In 1944, Theodore White, the Time correspondent (he had been a close friend of Jacoby), finally persuaded his boss, Henry Luce, to seek War Department accreditation for Annalee, so that she could join White in Chungking. She collaborated with him on Thunder Out of China, about China's role in the war, the strengths and weaknesses of the Kuomintang and the Communists, and the country's future. 
Theodore White, right, with Henry R.Luce.
Melville Jacoby at a dinner party staged in his honour by Theodore White.
After the war, Annalee wrote articles, lectured widely and appeared on the radio quiz show Information Please, where she met her second husband, Clifton Paul "Kip" Fadiman, the program's MC and the book reviewer for The New Yorker.
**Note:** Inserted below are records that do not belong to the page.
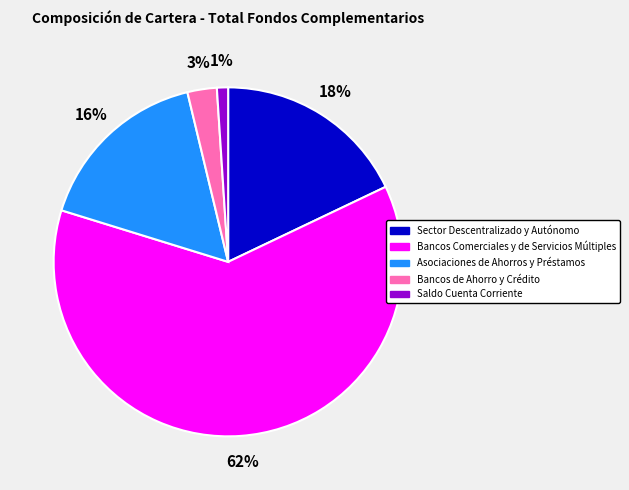

What percentage is the Saldo Cuenta Corriente slice, to the nearest percent?

1%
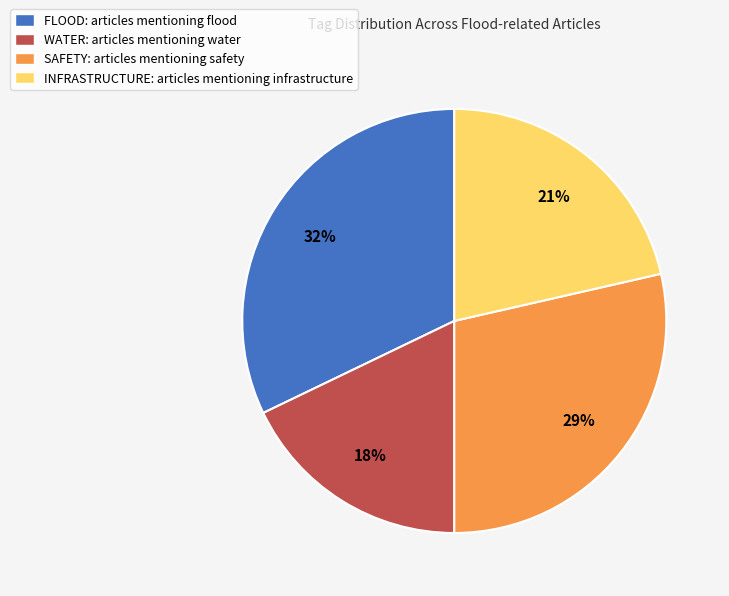

The FLOOD slice represents 12% of the pie. True or false?

False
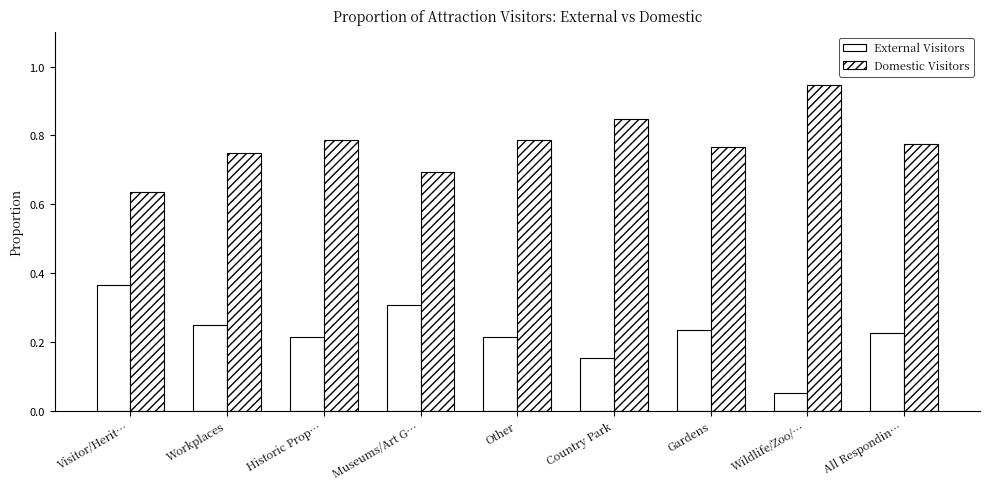

The value of External Visitors at Country Park is 0.2. True or false?

True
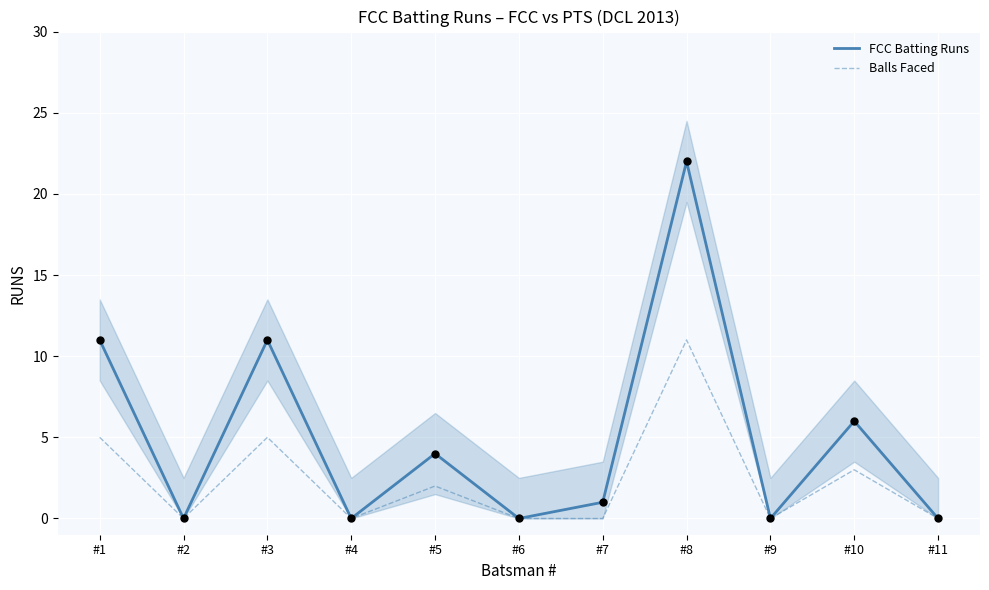

Which series reaches the maximum Y coordinate?

FCC Batting Runs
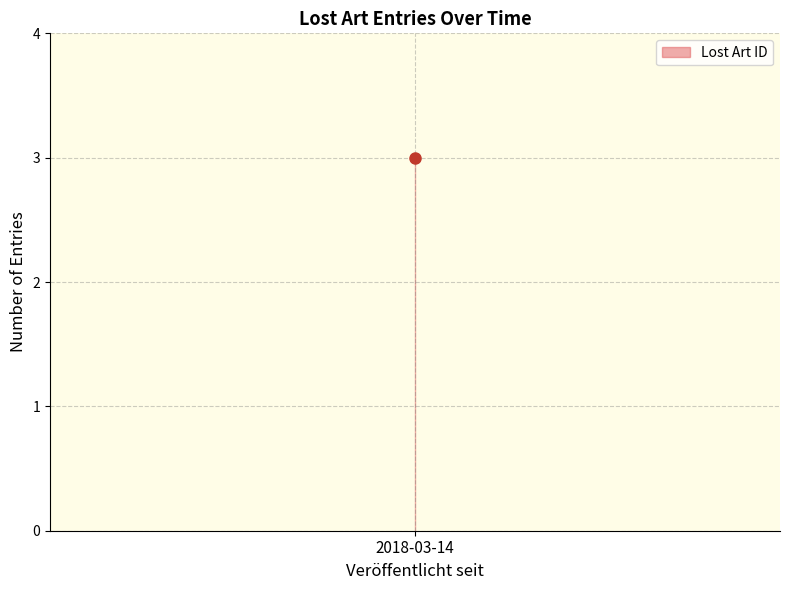

Reading right to left, list all the values displayed in this chart.

2018-03-14=576276	2018-03-14=576277	2018-03-14=576275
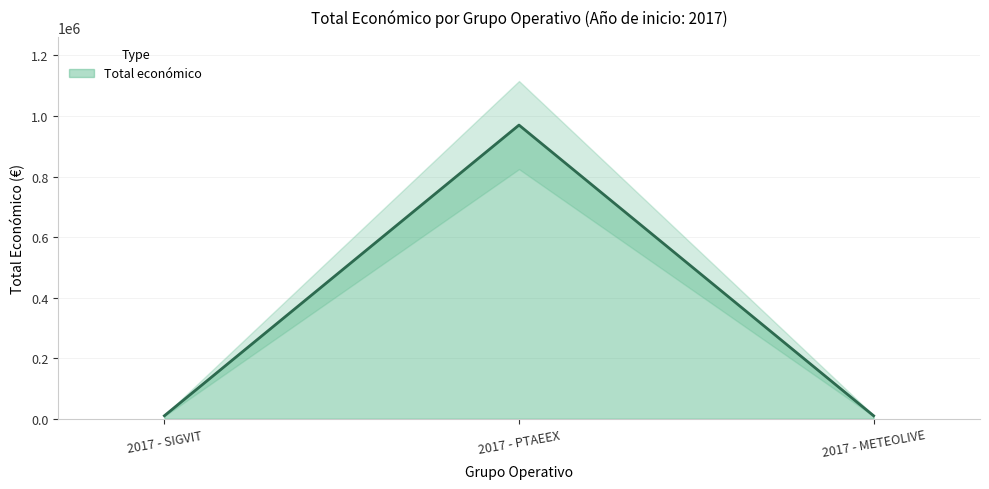

What is the sum of all values?

989996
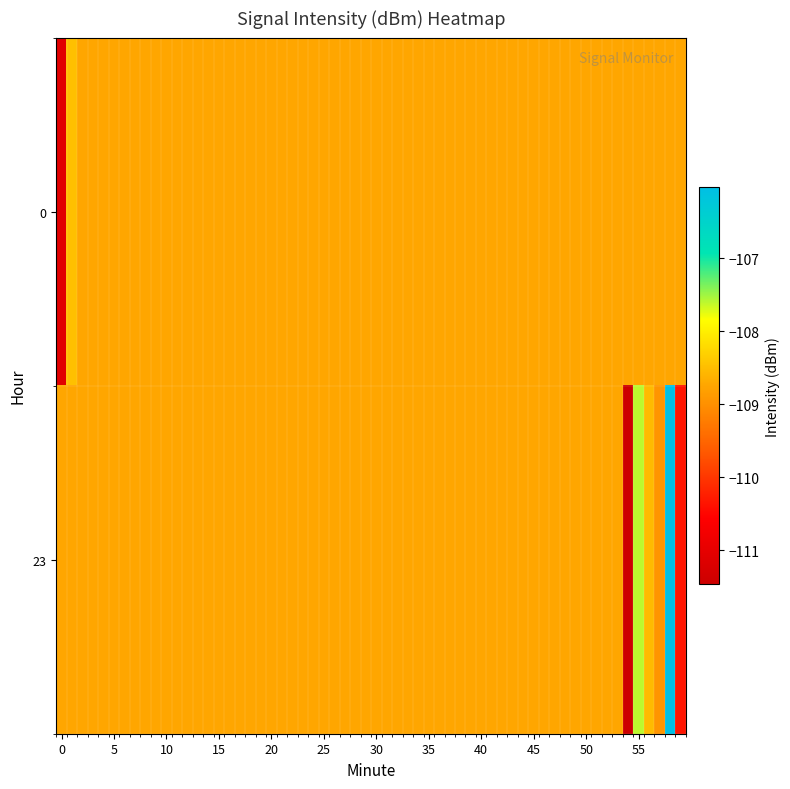

List the series in order of their overall mean, lowest first.

0, 23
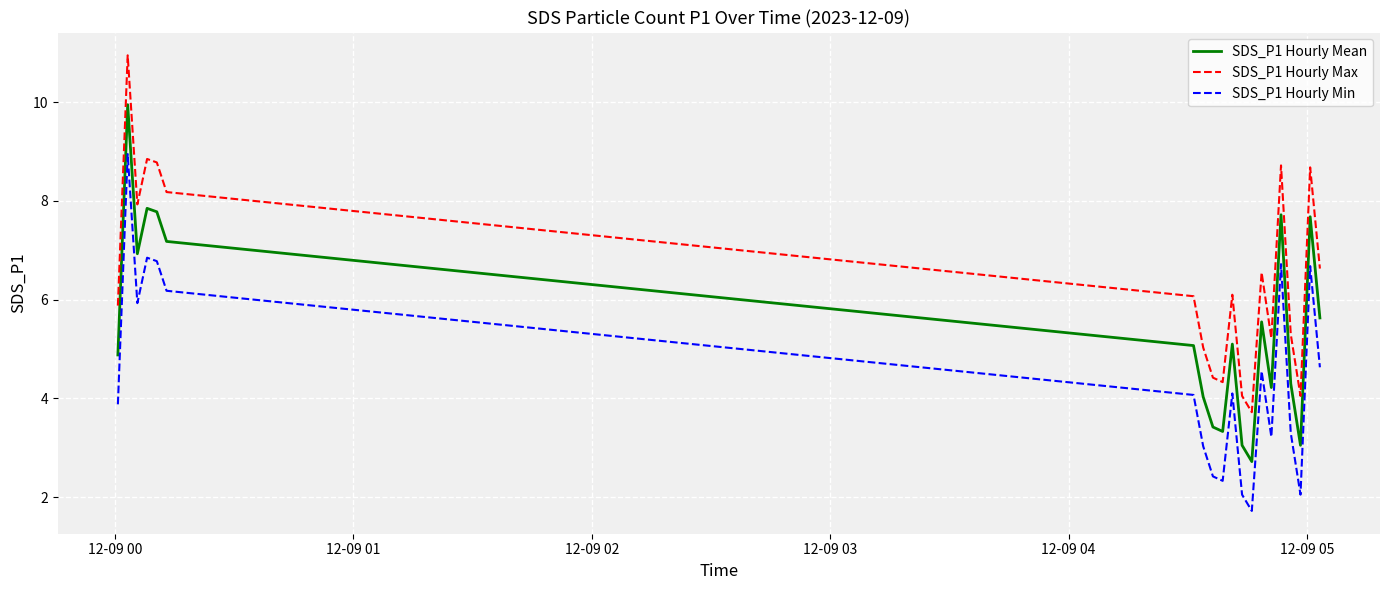

Rank the series by their maximum value, from lowest to highest.

SDS_P1 Hourly Min, SDS_P1 Hourly Mean, SDS_P1 Hourly Max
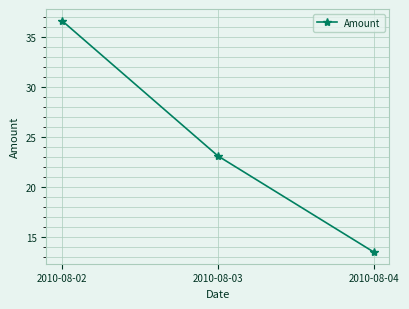

Is it true that the value at 2010-08-04 is 13.5?

True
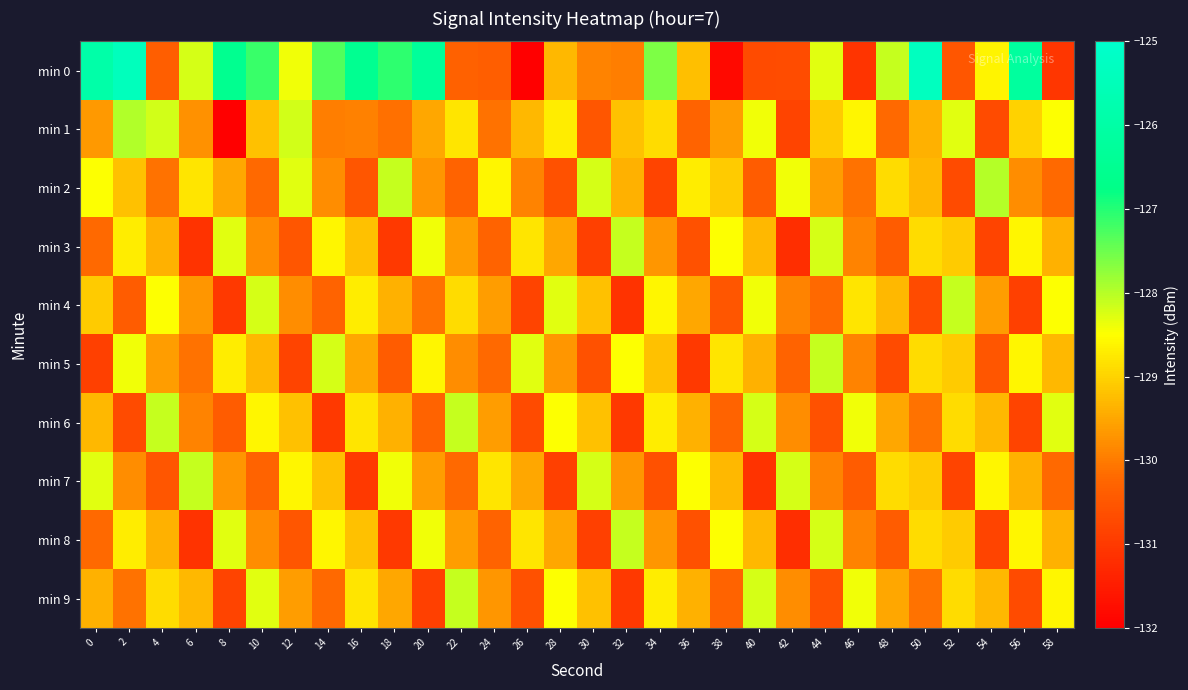

Between 4 and 10, which series saw the biggest shift?

min 0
They were married in 1950, and had two children.
Fadiman, above, was born in 1904 and died in 1999. He was a noted intellectual, author, editor, radio and television personality.

1 comment:

EthanPDX said...

My favorite theory would be that Time somehow had an inside line on new machines, or were essentially asked to test them in a high profile manner that could later be used for marketing benefit. This might explain how a machine with the baby's mechanics would carry decals from earlier models (it was all they had at the factory).